Extracted records:
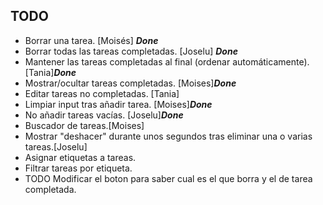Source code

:
## TODO
* Borrar una tarea. [Moisés] ***Done***
* Borrar todas las tareas completadas. [Joselu] ***Done***
* Mantener las tareas completadas al final (ordenar automáticamente). [Tania]***Done***
* Mostrar/ocultar tareas completadas. [Moises]***Done***
* Editar tareas no completadas. [Tania]
* Limpiar input tras añadir tarea. [Moises]***Done***
* No añadir tareas vacías. [Joselu]***Done***
* Buscador de tareas.[Moises] 
* Mostrar "deshacer" durante unos segundos tras eliminar una o varias tareas.[Joselu]
* Asignar etiquetas a tareas.
* Filtrar tareas por etiqueta.
* TODO Modificar el boton para saber cual es el que borra y el de tarea completada.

**What the exercise asks**
Reproduce every line of the records above character for character, leaving out the pictures.

**Completed exercise**
Source code

:
## TODO
* Borrar una tarea. [Moisés] ***Done***
* Borrar todas las tareas completadas. [Joselu] ***Done***
* Mantener las tareas completadas al final (ordenar automáticamente). [Tania]***Done***
* Mostrar/ocultar tareas completadas. [Moises]***Done***
* Editar tareas no completadas. [Tania]
* Limpiar input tras añadir tarea. [Moises]***Done***
* No añadir tareas vacías. [Joselu]***Done***
* Buscador de tareas.[Moises] 
* Mostrar "deshacer" durante unos segundos tras eliminar una o varias tareas.[Joselu]
* Asignar etiquetas a tareas.
* Filtrar tareas por etiqueta.
* TODO Modificar el boton para saber cual es el que borra y el de tarea completada.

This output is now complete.